Once again Tokyo Electric Power (Tepco) is struggling with a new attempt to contain radioactive waste at the Fukushima nuclear power plant after a tsunami destroyed it three years ago. But come on, so little can be accomplished in three years, right? Well, it only took two years to build the Empire State Building, a few weeks for Columbus to cross the Atlantic, and about five minutes for Justin Bieber to fall from grace. I’ll admit those comparisons aren’t exactly fair, but this nuclear disaster has been going on long enough, and there seems to be no improvements thus far.

The latest strategy giving Tepco trouble is the ice wall. Last year Tepco announced it would use the relatively unknown technology of burying freezing pipes deep into the ground, which freeze the soil to prevent runoff in either direction. This was supposed to keep radioactive waste from mixing with groundwater, but as with every other effort, the company is running into roadblocks.

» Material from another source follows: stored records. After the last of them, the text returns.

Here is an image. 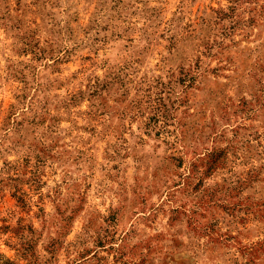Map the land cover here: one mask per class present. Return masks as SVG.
I'll return each instance as SVG.
<instances>
[{
    "label": "rangeland",
    "instance_id": "rangeland-1",
    "mask_svg": "<svg viewBox=\"0 0 264 264\" xmlns=\"http://www.w3.org/2000/svg\"><path fill=\"white\" fill-rule=\"evenodd\" d=\"M0 264H264V0H0Z\"/></svg>",
    "mask_w": 264,
    "mask_h": 264
}]
</instances>
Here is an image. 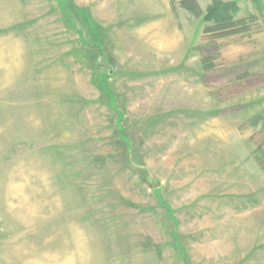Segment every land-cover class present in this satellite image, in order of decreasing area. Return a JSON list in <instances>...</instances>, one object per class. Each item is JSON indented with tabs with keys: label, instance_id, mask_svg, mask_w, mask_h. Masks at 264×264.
Segmentation results:
<instances>
[{
	"label": "rangeland",
	"instance_id": "1",
	"mask_svg": "<svg viewBox=\"0 0 264 264\" xmlns=\"http://www.w3.org/2000/svg\"><path fill=\"white\" fill-rule=\"evenodd\" d=\"M219 1L0 0V264H264V0Z\"/></svg>",
	"mask_w": 264,
	"mask_h": 264
},
{
	"label": "trees",
	"instance_id": "2",
	"mask_svg": "<svg viewBox=\"0 0 264 264\" xmlns=\"http://www.w3.org/2000/svg\"><path fill=\"white\" fill-rule=\"evenodd\" d=\"M170 3L174 11H176L177 6H179L181 9L188 11L194 17L203 18V22L208 24V27L205 30L206 33L213 34L218 37H226V36L236 35L240 32L248 31L247 21L245 19L237 20L235 17L236 13L238 12V7L235 2H222L219 0H215L214 3L207 9L205 13L203 12L198 0H182L178 3L176 0H170ZM64 13L68 17V19L72 21V18L69 17L68 11L65 10ZM93 46L94 48L99 50L100 55L105 56L102 46L98 44H94ZM203 63L206 69L210 68L208 67L206 61H204ZM109 74H107L106 78L109 77ZM99 79H100V85L102 84L103 90L110 97L111 94L106 86V79L102 77H100ZM124 140L129 144V142L126 139ZM160 204L168 210L169 217L175 223L176 219L173 218L174 210L165 202L160 201ZM173 239L177 242L176 228L173 232ZM174 244L176 245L175 242ZM183 257L186 260V257L184 255Z\"/></svg>",
	"mask_w": 264,
	"mask_h": 264
}]
</instances>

According to Tepco, the first process of making a smaller inner ice wall is proving more difficult than anticipated because the ground water already contains contaminants, and the pipes can’t get cold enough. A company spokesperson said, “We have yet to form the ice stopper because we can’t make the temperature low enough to freeze water.” The pipes are supposed to be filled with coolant at -30C (-22F).

Relief efforts are also running into trouble, because no one realized how many pipes would be needed. The ice wall process has been implemented before, but on a much smaller scale, so it wasn’t clear how many pipes would be needed for a project of this magnitude. Now, the company has to wait even longer to get everything rolling. The company said, “We are behind schedule but have already taken additional measures, including putting in more pipes, so that we can remove contaminated water from the trench starting next month.” After three years though, what’s another month?

The biggest issue Tepco is encountering is what to do with the growing amount of radioactive water. Once they can contain it, the company will need to figure out how to dispose of the water used to keep the broken reactors cool. Tepco has contracted a US firm to help filter the 400,000 metric tons of water before returning it to sea, but there has been no confirmation as to when this process will be complete.

Scientists working on the project estimate it will take several decades to clean up the plant. If several decades seem like a long time, it’s because it is. Just think about all that could be accomplished within the next several decades: solar could be the world’s main power source, there could be a transcontinental train, and maybe Justin Bieber will be president (just kidding, he’s Canadian!).